Faith and Human Psychological Needs
Animals: Tradition - Philosophy - Religion Article from


Stephen Kaufman, M.D., Christian Vegetarian Association (CVA)

Faith and Human Psychological Needs

Last essay, I suggested that a faith that affirms our importance might reduce the psychological need to feel superior to and dominate others. I think Christianity offers such a faith, because it teaches that everything that God created, including ourselves, is good. It seems to me that Christians who genuinely believe this would be much less inclined to harm humans and nonhumans. They would be ready, willing, and even eager to practice the love that Jesus taught and exemplified. Why have so few Christians done this?
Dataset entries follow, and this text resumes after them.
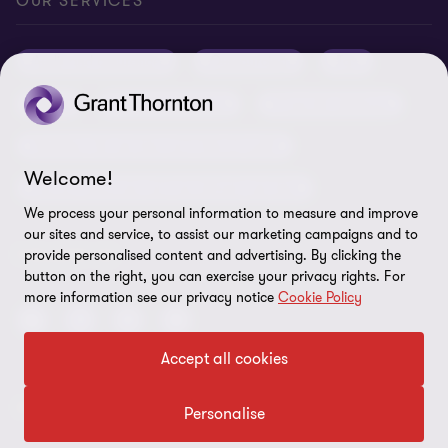
Privacy
OUR SERVICES
Grant Thornton Baltic in Latvia
Our news
Disclaimer
Audit and assurance
Outsourcing
Tax
Grant Thornton Baltic in Lithuania
Global reach
Company details
Legal
Business advisory
Financial advisory
Newsletter subscription
Requirements for suppliers
Business risk services and internal audit
ISO 27001:2022 certificate
Welcome!
Human resources and recruitment services
Reporting a violation
We process your personal information to measure and improve
our sites and service, to assist our marketing campaigns and to
Site map
FOLLOW US
provide personalised content and advertising. By clicking the
button on the right, you can exercise your privacy rights. For
Cookie Preferences
more information see our privacy notice
Cookie Policy
Accept all cookies
© 2026 Grant Thornton Baltic OÜ. All rights reserved.
Personalise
I suspect that, at some level of consciousness, many people fear that faith in God’s concern for us might be misguided. This would lead, among other things, to a deep concern that, when we die, God will not rescue us from everlasting nonexistence. Though many people articulate strong faith in heaven or some other kind of afterlife, there is little, if any, solid supportive evidence. Perhaps the reason “Heaven Is for Real” is a bestseller is that it helps address unsettling doubt in the minds of people. After all, I would not expect a book called The Sun Will Rise in the East Tomorrow to top the charts.
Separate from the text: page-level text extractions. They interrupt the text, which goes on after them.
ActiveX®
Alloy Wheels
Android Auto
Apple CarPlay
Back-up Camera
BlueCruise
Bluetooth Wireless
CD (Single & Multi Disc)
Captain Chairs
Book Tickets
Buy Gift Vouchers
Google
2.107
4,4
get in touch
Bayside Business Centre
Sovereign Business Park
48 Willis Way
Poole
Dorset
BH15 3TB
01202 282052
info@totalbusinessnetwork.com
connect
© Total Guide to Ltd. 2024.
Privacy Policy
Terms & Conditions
Another barrier to universal love reflects our predicament as human creatures. There will always be competition among us for attractive mates. Whatever the standard of “attractive” might be, it is by definition a scarce resource, and there will always be winners and losers. This leads to anger and resentment, which will always be a source of friction in communities.
Perhaps this is one reason we need faith communities. Those communities that welcome everyone (and, sadly, many do not) help restore a sense of worth among the “losers” in unavoidable competitions. I will reflect further on faith communities shortly. In the meantime, I’m working on a short book review.